Toplumsallığı Savunmak – Rohat BARAN

0
850
pkk ve toplum ile ilgili görsel sonucu

Kapitalizm, insanın var olma formu olan toplumsallığı dağıtıyor. Hele hele bilişim iletişim çağı dediğimiz günümüzde bunu çok daha hızlı ve etkili biçimde gerçekleştiriyor. Çünkü tüm teknik imkanları tekeline almış, sanal algılar, sanal yaşamlar, sanal alemler yaratmış ve insanları bunlara sahip olmanın hayalleri içinde sürekli olarak bir yerlere sürüklüyor, çalıştırıyor, çalıştırıyor, daha çok çalıştırıyor. Kâr, sermaye, birikim, lüks ve konforlu yaşam, bir şeyin en son sürümünü alma, çalışmama, sürekli tatil yapma, kolay yollardan para kazanma hayalleri içinde debelendiriyor.

Kapitalizm bunu yaparken meşruiyetini sağlamak için insanlığın bilinç ve zihinsel olarak gelmiş olduğu düzeyi ve bunun bilimsel alandaki yansımasını ve teknolojik gelişmeyi kendisine mal ediyor. Daha doğrusu kendisini teknolojik gelişmelerle özdeş gösteriyor. Halbuki kişilerden oluşmuş kümülatif bilinç, bunun sonucu oluşan toplumsal ve kolektif değerler olmadan hiçbir gelişme sağlanması mümkün müdür? Teknik, araç gereç tek başına nötr karaktere sahiptir ve onu kim elinde bulundurursa kendi rengini verir; iyilik için de kullanılabilir, kötülük için de. Egemenlik için de özgürlük için de. Kapitalizm ideolojik ve felsefi olarak toplum karşıtıdır; toplumculuğun bireyi etkisiz kıldığını, bireysel özgürlüğü yok ettiğini, dolayısıyla bireysel özgürlüğün geliştirilmesi gerektiğini söyler. Tabii ki bu sadece bir söylemdir. Aslında safsatadır. Ahlaksız bir biçimde toplumu parçalamak, insanların zihnini bulandırmak ve peşinde koşturur hale getirmek için ortaya atmış olduğu söz yığınıdır. Ne bireysellik ne de özgürlük sorunu bulunmaktadır.

Görevler ve Alıştırmalar:
- a) Kapitalizm ve toplumsallık yazısından "Kapitalizm, insanın var" sözlerinden "hayalleri içinde debelendiriyor." sözlerine kadar olan kısmı hiç değiştirmeden çıkarın.
- b) Kapitalizm ve toplumsallık yazısına göre şu soruları cevaplayın:
(i) Kapitalizm neyi dağıtıyor?
(ii) Kapitalizm kendisini neyle özdeş gösteriyor?
(iii) Teknik ve araç gereç tek başına nasıl bir karaktere sahiptir?
- c) Aşağıdaki cümleler kapitalizm ve toplumsallık yazısına uyuyor mu? Her birine evet ya da hayır deyin ve bunu gösteren sözleri yazıdan aynen alıntılayın.
(i) Kapitalizm ideolojik ve felsefi olarak toplumdan yanadır.
(ii) Teknik hem iyilik hem kötülük için kullanılabilir.
(iii) Kapitalizm günümüzde toplumsallığı eskisinden daha yavaş dağıtıyor.

Veriler:
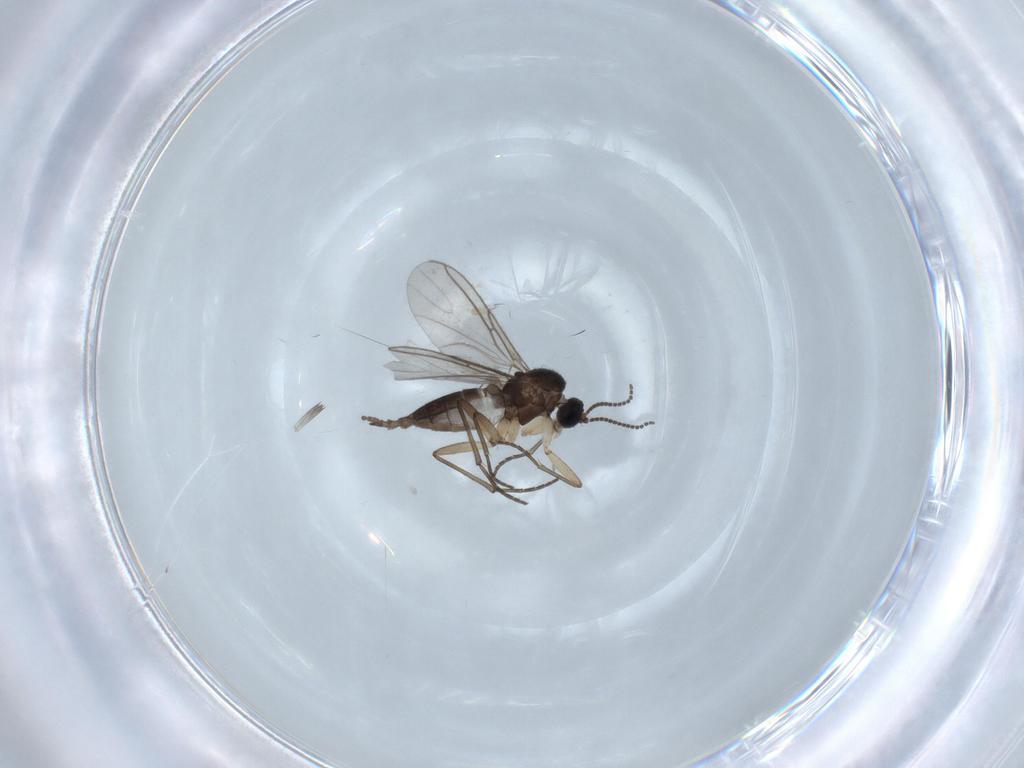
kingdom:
...
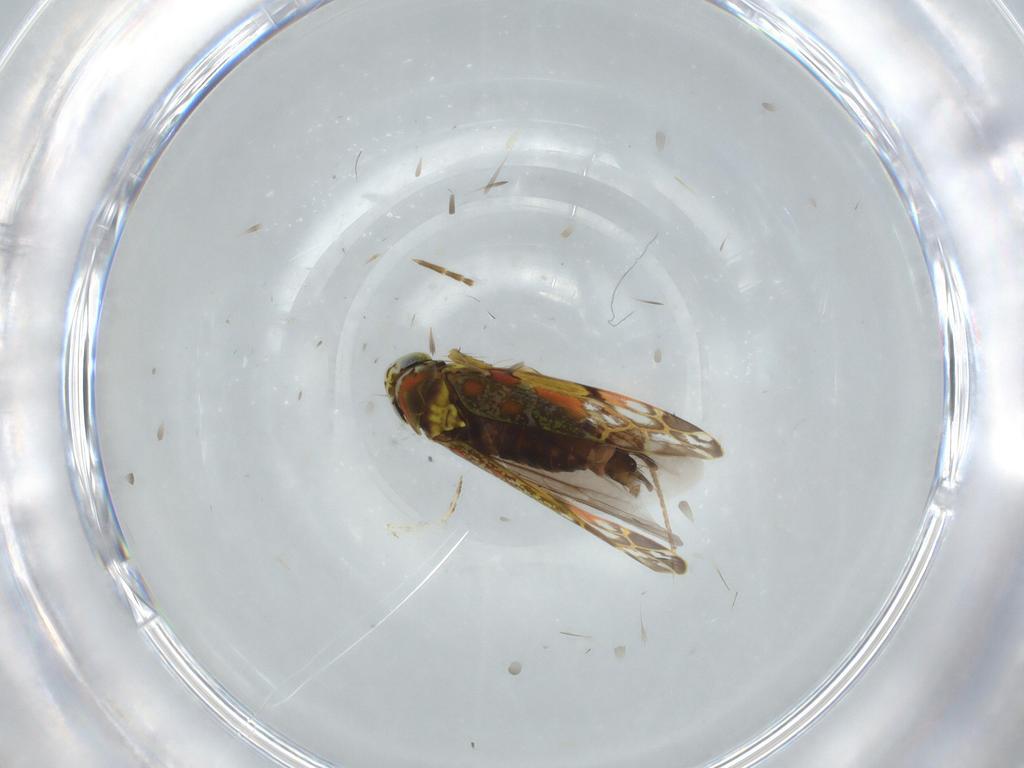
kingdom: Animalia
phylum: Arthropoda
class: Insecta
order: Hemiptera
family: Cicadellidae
==
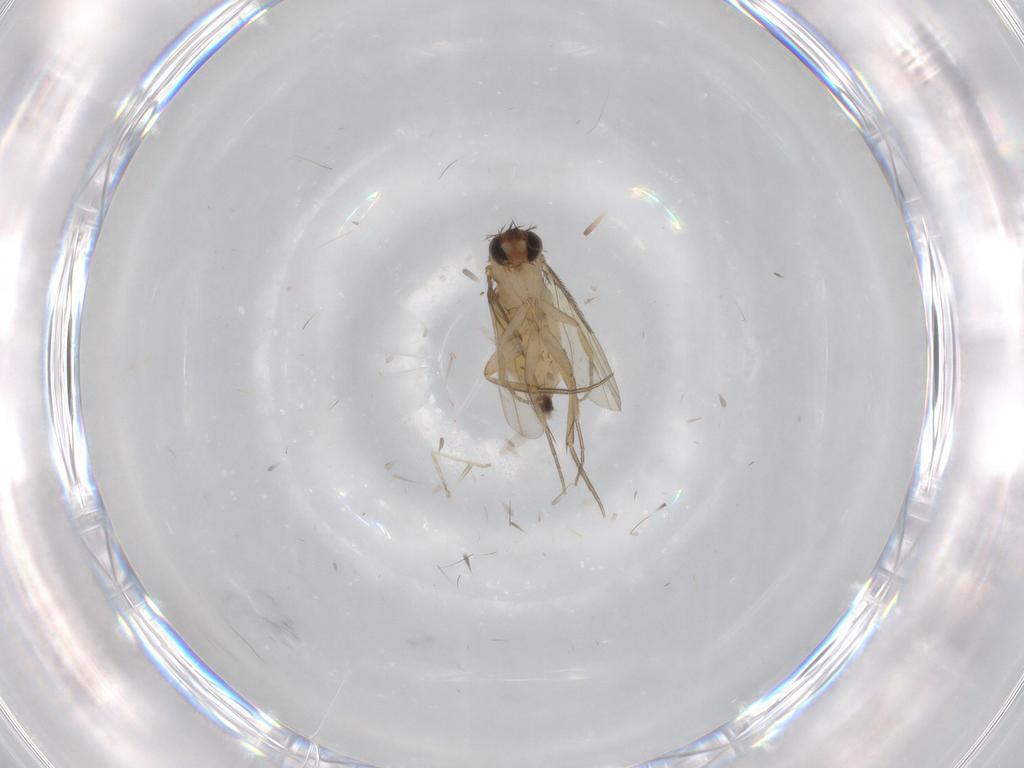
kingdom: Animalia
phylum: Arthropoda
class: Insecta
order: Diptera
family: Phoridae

Tam Cevaplar:
- a)
Kapitalizm, insanın var olma formu olan toplumsallığı dağıtıyor. Hele hele bilişim iletişim çağı dediğimiz günümüzde bunu çok daha hızlı ve etkili biçimde gerçekleştiriyor. Çünkü tüm teknik imkanları tekeline almış, sanal algılar, sanal yaşamlar, sanal alemler yaratmış ve insanları bunlara sahip olmanın hayalleri içinde sürekli olarak bir yerlere sürüklüyor, çalıştırıyor, çalıştırıyor, daha çok çalıştırıyor. Kâr, sermaye, birikim, lüks ve konforlu yaşam, bir şeyin en son sürümünü alma, çalışmama, sürekli tatil yapma, kolay yollardan para kazanma hayalleri içinde debelendiriyor.

- b)
(i) İnsanın var olma formu olan toplumsallığı.
(ii) Teknolojik gelişmelerle.
(iii) Nötr bir karaktere.

- c)
(i) Hayır: "Kapitalizm ideolojik ve felsefi olarak toplum karşıtıdır"
(ii) Evet: "iyilik için de kullanılabilir, kötülük için de"
(iii) Hayır: "bunu çok daha hızlı ve etkili biçimde gerçekleştiriyor"